→ **Entries**:
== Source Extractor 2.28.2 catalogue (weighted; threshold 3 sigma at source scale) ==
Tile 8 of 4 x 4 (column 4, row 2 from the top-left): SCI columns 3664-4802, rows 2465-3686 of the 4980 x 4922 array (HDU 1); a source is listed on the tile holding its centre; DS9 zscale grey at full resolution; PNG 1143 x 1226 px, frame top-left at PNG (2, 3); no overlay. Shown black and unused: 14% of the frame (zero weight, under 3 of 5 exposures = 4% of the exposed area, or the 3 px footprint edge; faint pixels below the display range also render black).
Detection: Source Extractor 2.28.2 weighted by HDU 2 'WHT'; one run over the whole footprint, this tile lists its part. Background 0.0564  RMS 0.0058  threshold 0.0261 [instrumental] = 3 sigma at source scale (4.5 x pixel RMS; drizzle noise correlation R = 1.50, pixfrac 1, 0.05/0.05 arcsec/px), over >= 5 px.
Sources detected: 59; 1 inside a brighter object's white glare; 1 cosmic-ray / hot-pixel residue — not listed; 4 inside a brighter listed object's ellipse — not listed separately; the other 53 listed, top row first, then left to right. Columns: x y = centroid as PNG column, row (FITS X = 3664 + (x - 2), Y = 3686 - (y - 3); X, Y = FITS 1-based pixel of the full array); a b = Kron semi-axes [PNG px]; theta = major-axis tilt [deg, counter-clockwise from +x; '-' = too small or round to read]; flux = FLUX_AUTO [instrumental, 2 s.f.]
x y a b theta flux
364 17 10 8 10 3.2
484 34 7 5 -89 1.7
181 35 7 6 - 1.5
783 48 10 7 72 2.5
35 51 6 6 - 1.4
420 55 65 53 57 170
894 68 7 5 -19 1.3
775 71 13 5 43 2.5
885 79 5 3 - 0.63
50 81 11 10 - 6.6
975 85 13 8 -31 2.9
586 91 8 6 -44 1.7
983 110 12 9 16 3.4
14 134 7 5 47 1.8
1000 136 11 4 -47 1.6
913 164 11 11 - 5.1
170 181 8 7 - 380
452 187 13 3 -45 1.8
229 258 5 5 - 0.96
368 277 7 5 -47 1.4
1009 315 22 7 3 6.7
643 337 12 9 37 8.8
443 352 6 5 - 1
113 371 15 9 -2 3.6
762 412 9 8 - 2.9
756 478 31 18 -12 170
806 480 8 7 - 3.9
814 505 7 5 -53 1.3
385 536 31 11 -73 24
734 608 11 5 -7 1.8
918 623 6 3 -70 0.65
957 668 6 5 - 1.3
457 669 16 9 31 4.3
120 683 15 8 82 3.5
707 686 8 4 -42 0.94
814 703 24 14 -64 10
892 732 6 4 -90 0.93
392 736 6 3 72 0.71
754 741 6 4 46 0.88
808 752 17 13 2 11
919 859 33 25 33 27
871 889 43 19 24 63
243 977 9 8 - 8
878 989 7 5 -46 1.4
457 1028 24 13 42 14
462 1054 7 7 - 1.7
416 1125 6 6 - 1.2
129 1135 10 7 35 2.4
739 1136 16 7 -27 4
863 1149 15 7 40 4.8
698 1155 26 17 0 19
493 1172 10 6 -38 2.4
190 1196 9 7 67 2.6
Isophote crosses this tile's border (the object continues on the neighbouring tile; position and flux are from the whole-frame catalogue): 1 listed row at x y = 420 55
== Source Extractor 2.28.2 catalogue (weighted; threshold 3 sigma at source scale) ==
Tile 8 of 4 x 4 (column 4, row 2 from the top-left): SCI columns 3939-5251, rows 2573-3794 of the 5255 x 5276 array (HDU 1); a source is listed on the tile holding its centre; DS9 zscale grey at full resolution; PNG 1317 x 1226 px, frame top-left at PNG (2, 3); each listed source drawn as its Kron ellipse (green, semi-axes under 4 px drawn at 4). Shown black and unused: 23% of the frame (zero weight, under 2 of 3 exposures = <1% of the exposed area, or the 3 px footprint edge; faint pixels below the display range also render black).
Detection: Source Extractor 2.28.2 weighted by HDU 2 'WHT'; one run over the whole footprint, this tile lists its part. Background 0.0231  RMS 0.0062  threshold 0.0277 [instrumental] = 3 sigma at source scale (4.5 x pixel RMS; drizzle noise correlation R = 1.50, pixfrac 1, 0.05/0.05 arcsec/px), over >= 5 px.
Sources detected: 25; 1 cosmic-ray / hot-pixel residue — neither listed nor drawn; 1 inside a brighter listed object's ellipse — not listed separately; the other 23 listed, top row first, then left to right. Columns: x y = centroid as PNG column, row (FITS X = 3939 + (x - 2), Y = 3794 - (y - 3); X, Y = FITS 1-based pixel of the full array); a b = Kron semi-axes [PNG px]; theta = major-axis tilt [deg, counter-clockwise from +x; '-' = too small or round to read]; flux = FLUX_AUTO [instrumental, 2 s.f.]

→ **Your instructions**: Change "catalogue" to "catalog" in the records from their first line through the line containing "columns 3664-4802, rows", and give only those lines again with nothing else altered.

→ **The answer**:
== Source Extractor 2.28.2 catalog (weighted; threshold 3 sigma at source scale) ==
Tile 8 of 4 x 4 (column 4, row 2 from the top-left): SCI columns 3664-4802, rows 2465-3686 of the 4980 x 4922 array (HDU 1); a source is listed on the tile holding its centre; DS9 zscale grey at full resolution; PNG 1143 x 1226 px, frame top-left at PNG (2, 3); no overlay. Shown black and unused: 14% of the frame (zero weight, under 3 of 5 exposures = 4% of the exposed area, or the 3 px footprint edge; faint pixels below the display range also render black).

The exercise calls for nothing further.